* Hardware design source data
*** Begin section ***

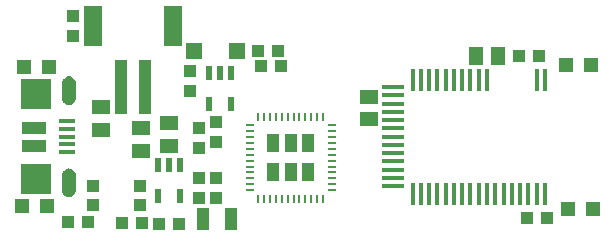
<source format=gbr>
G04 EAGLE Gerber RS-274X export*
G75*
%MOMM*%
%FSLAX34Y34*%
%LPD*%
%INSolderpaste Top*%
%IPPOS*%
%AMOC8*
5,1,8,0,0,1.08239X$1,22.5*%
G01*
%ADD10R,1.500000X1.240000*%
%ADD11R,1.000000X1.100000*%
%ADD12R,1.200000X1.200000*%
%ADD13R,1.100000X1.000000*%
%ADD14R,1.000000X1.000000*%
%ADD15R,1.350000X0.400000*%
%ADD16R,2.000000X1.000000*%
%ADD17R,2.500000X2.500000*%
%ADD18R,0.550000X1.200000*%
%ADD19R,1.400000X1.400000*%
%ADD20R,1.000000X4.600000*%
%ADD21R,1.600000X3.400000*%
%ADD22R,0.250000X0.750000*%
%ADD23R,0.750000X0.250000*%
%ADD24R,1.000000X1.500000*%
%ADD25R,1.100000X1.900000*%
%ADD26R,1.240000X1.500000*%
%ADD27R,0.450000X1.850000*%
%ADD28R,1.850000X0.450000*%

G36*
X53548Y141173D02*
X53548Y141173D01*
X54822Y141373D01*
X54869Y141390D01*
X54959Y141411D01*
X56155Y141889D01*
X56198Y141916D01*
X56281Y141956D01*
X57341Y142688D01*
X57377Y142724D01*
X57448Y142782D01*
X58319Y143732D01*
X58346Y143774D01*
X58403Y143847D01*
X59040Y144967D01*
X59057Y145014D01*
X59096Y145097D01*
X59469Y146331D01*
X59474Y146381D01*
X59494Y146471D01*
X59583Y147756D01*
X59581Y147776D01*
X59584Y147800D01*
X59584Y158800D01*
X59582Y158815D01*
X59583Y158835D01*
X59522Y159961D01*
X59511Y160008D01*
X59503Y160084D01*
X59222Y161177D01*
X59202Y161221D01*
X59180Y161294D01*
X58692Y162311D01*
X58664Y162350D01*
X58627Y162417D01*
X57950Y163320D01*
X57915Y163353D01*
X57866Y163411D01*
X57026Y164164D01*
X56985Y164190D01*
X56925Y164238D01*
X55954Y164812D01*
X55909Y164829D01*
X55842Y164865D01*
X54777Y165239D01*
X54730Y165247D01*
X54657Y165269D01*
X53540Y165428D01*
X53512Y165427D01*
X53360Y165428D01*
X52244Y165269D01*
X52198Y165254D01*
X52123Y165239D01*
X51058Y164865D01*
X51016Y164841D01*
X50946Y164812D01*
X49975Y164238D01*
X49938Y164206D01*
X49874Y164164D01*
X49034Y163411D01*
X49005Y163374D01*
X48950Y163320D01*
X48273Y162417D01*
X48251Y162374D01*
X48208Y162311D01*
X47720Y161294D01*
X47707Y161247D01*
X47678Y161177D01*
X47397Y160084D01*
X47394Y160036D01*
X47378Y159961D01*
X47317Y158835D01*
X47319Y158819D01*
X47316Y158800D01*
X47316Y147800D01*
X47319Y147785D01*
X47317Y147765D01*
X47378Y146639D01*
X47390Y146592D01*
X47397Y146516D01*
X47678Y145423D01*
X47698Y145379D01*
X47720Y145306D01*
X48208Y144289D01*
X48237Y144250D01*
X48273Y144183D01*
X48950Y143280D01*
X48985Y143247D01*
X49034Y143189D01*
X49874Y142436D01*
X49915Y142410D01*
X49975Y142362D01*
X50946Y141788D01*
X50991Y141771D01*
X51058Y141735D01*
X52123Y141361D01*
X52170Y141353D01*
X52244Y141331D01*
X53360Y141172D01*
X53361Y141172D01*
X53548Y141173D01*
G37*
G36*
X53548Y63173D02*
X53548Y63173D01*
X54822Y63373D01*
X54869Y63390D01*
X54959Y63411D01*
X56155Y63889D01*
X56198Y63916D01*
X56281Y63956D01*
X57341Y64688D01*
X57377Y64724D01*
X57448Y64782D01*
X58319Y65732D01*
X58346Y65774D01*
X58403Y65847D01*
X59040Y66967D01*
X59057Y67014D01*
X59096Y67097D01*
X59469Y68331D01*
X59474Y68381D01*
X59494Y68471D01*
X59583Y69756D01*
X59581Y69776D01*
X59584Y69800D01*
X59584Y80800D01*
X59582Y80815D01*
X59583Y80835D01*
X59522Y81961D01*
X59511Y82008D01*
X59503Y82084D01*
X59222Y83177D01*
X59202Y83221D01*
X59180Y83294D01*
X58692Y84311D01*
X58664Y84350D01*
X58627Y84417D01*
X57950Y85320D01*
X57915Y85353D01*
X57866Y85411D01*
X57026Y86164D01*
X56985Y86190D01*
X56925Y86238D01*
X55954Y86812D01*
X55909Y86829D01*
X55842Y86865D01*
X54777Y87239D01*
X54730Y87247D01*
X54657Y87269D01*
X53540Y87428D01*
X53512Y87427D01*
X53360Y87428D01*
X52244Y87269D01*
X52198Y87254D01*
X52123Y87239D01*
X51058Y86865D01*
X51016Y86841D01*
X50946Y86812D01*
X49975Y86238D01*
X49938Y86206D01*
X49874Y86164D01*
X49034Y85411D01*
X49005Y85374D01*
X48950Y85320D01*
X48273Y84417D01*
X48251Y84374D01*
X48208Y84311D01*
X47720Y83294D01*
X47707Y83247D01*
X47678Y83177D01*
X47397Y82084D01*
X47394Y82036D01*
X47378Y81961D01*
X47317Y80835D01*
X47319Y80819D01*
X47316Y80800D01*
X47316Y69800D01*
X47319Y69785D01*
X47317Y69765D01*
X47378Y68639D01*
X47390Y68592D01*
X47397Y68516D01*
X47678Y67423D01*
X47698Y67379D01*
X47720Y67306D01*
X48208Y66289D01*
X48237Y66250D01*
X48273Y66183D01*
X48950Y65280D01*
X48985Y65247D01*
X49034Y65189D01*
X49874Y64436D01*
X49915Y64410D01*
X49975Y64362D01*
X50946Y63788D01*
X50991Y63771D01*
X51058Y63735D01*
X52123Y63361D01*
X52170Y63353D01*
X52244Y63331D01*
X53360Y63172D01*
X53361Y63172D01*
X53548Y63173D01*
G37*
D10*
X80880Y120090D03*
X80880Y139090D03*
D11*
X164000Y105040D03*
X164000Y122040D03*
D10*
X138580Y125740D03*
X138580Y106740D03*
D12*
X15950Y173590D03*
X36950Y173590D03*
D13*
X98688Y40906D03*
X115688Y40906D03*
D11*
X57150Y216780D03*
X57150Y199780D03*
D14*
X73980Y56770D03*
X73980Y72770D03*
X113980Y72770D03*
X113980Y56770D03*
D15*
X52200Y127300D03*
X52200Y120800D03*
X52200Y114300D03*
X52200Y107800D03*
X52200Y101300D03*
D16*
X24450Y121800D03*
X24450Y106800D03*
D17*
X25450Y150300D03*
X25450Y78300D03*
D18*
X191110Y167941D03*
X181610Y167941D03*
X172110Y167941D03*
X172110Y141939D03*
X191110Y141939D03*
D19*
X196300Y186690D03*
X159300Y186690D03*
D20*
X97950Y156040D03*
X117950Y156040D03*
D21*
X73950Y208040D03*
X141950Y208040D03*
D18*
X147930Y90471D03*
X138430Y90471D03*
X128930Y90471D03*
X128930Y64469D03*
X147930Y64469D03*
D12*
X34630Y55880D03*
X13630Y55880D03*
D13*
X52460Y41910D03*
X69460Y41910D03*
D10*
X114300Y121260D03*
X114300Y102260D03*
D13*
X146930Y40640D03*
X129930Y40640D03*
X213750Y186690D03*
X230750Y186690D03*
X233290Y173990D03*
X216290Y173990D03*
D22*
X213800Y61770D03*
X218800Y61770D03*
X223800Y61770D03*
X228800Y61770D03*
X233800Y61770D03*
X238800Y61770D03*
X243800Y61770D03*
X248800Y61770D03*
X253800Y61770D03*
X258800Y61770D03*
X263800Y61770D03*
D23*
X276050Y69020D03*
X276050Y74020D03*
X276050Y79020D03*
X276050Y84020D03*
X276050Y89020D03*
X276050Y94020D03*
X276050Y99020D03*
X276050Y104020D03*
X276050Y109020D03*
X276050Y114020D03*
X276050Y119020D03*
D22*
X268800Y131270D03*
X263800Y131270D03*
X258800Y131270D03*
X253800Y131270D03*
X248800Y131270D03*
X243800Y131270D03*
X238800Y131270D03*
X233800Y131270D03*
X228800Y131270D03*
X223800Y131270D03*
X218800Y131270D03*
D23*
X206550Y124020D03*
X206550Y119020D03*
X206550Y114020D03*
X206550Y109020D03*
X206550Y104020D03*
X206550Y99020D03*
X206550Y94020D03*
X206550Y89020D03*
X206550Y84020D03*
X206550Y79020D03*
X206550Y74020D03*
D24*
X226300Y109020D03*
X241300Y109020D03*
X256300Y109020D03*
X256300Y84020D03*
X241300Y84020D03*
X226300Y84020D03*
D22*
X268800Y61770D03*
D23*
X276050Y124020D03*
D22*
X213800Y131270D03*
D23*
X206550Y69020D03*
D11*
X177800Y109610D03*
X177800Y126610D03*
X177800Y62620D03*
X177800Y79620D03*
X163830Y62620D03*
X163830Y79620D03*
D25*
X191070Y44450D03*
X167070Y44450D03*
D26*
X398170Y182880D03*
X417170Y182880D03*
D11*
X156210Y152790D03*
X156210Y169790D03*
D27*
X456560Y162550D03*
X449560Y162550D03*
X407560Y162550D03*
X400560Y162550D03*
X393560Y162550D03*
X386560Y162550D03*
X379560Y162550D03*
X372560Y162550D03*
X365560Y162550D03*
X358560Y162550D03*
X351560Y162550D03*
X344560Y162550D03*
D28*
X328310Y156300D03*
X328310Y149300D03*
X328310Y142300D03*
X328310Y135300D03*
X328310Y128300D03*
X328310Y121300D03*
X328310Y114300D03*
X328310Y107300D03*
X328310Y100300D03*
X328310Y93300D03*
X328310Y86300D03*
X328310Y79300D03*
X328310Y72300D03*
D27*
X344560Y66050D03*
X351560Y66050D03*
X358560Y66050D03*
X365560Y66050D03*
X372560Y66050D03*
X379560Y66050D03*
X386560Y66050D03*
X393560Y66050D03*
X400560Y66050D03*
X407560Y66050D03*
X414560Y66050D03*
X421560Y66050D03*
X428560Y66050D03*
X435560Y66050D03*
X442560Y66050D03*
X449560Y66050D03*
X456560Y66050D03*
D12*
X495640Y175260D03*
X474640Y175260D03*
X496910Y53340D03*
X475910Y53340D03*
D13*
X434730Y182880D03*
X451730Y182880D03*
X441080Y45720D03*
X458080Y45720D03*
D10*
X307340Y147930D03*
X307340Y128930D03*
M02*

</source>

*** End section ***

* AIM OF THE EXERCISE
Retype exactly the lines of the data above that fall between the line with "X49938Y164206D01*" and the line with "X54869Y63390D01*", inclusive, and add nothing.

* REPLY
X49938Y164206D01*
X49874Y164164D01*
X49034Y163411D01*
X49005Y163374D01*
X48950Y163320D01*
X48273Y162417D01*
X48251Y162374D01*
X48208Y162311D01*
X47720Y161294D01*
X47707Y161247D01*
X47678Y161177D01*
X47397Y160084D01*
X47394Y160036D01*
X47378Y159961D01*
X47317Y158835D01*
X47319Y158819D01*
X47316Y158800D01*
X47316Y147800D01*
X47319Y147785D01*
X47317Y147765D01*
X47378Y146639D01*
X47390Y146592D01*
X47397Y146516D01*
X47678Y145423D01*
X47698Y145379D01*
X47720Y145306D01*
X48208Y144289D01*
X48237Y144250D01*
X48273Y144183D01*
X48950Y143280D01*
X48985Y143247D01*
X49034Y143189D01*
X49874Y142436D01*
X49915Y142410D01*
X49975Y142362D01*
X50946Y141788D01*
X50991Y141771D01*
X51058Y141735D01*
X52123Y141361D01*
X52170Y141353D01*
X52244Y141331D01*
X53360Y141172D01*
X53361Y141172D01*
X53548Y141173D01*
G37*
G36*
X53548Y63173D02*
X53548Y63173D01*
X54822Y63373D01*
X54869Y63390D01*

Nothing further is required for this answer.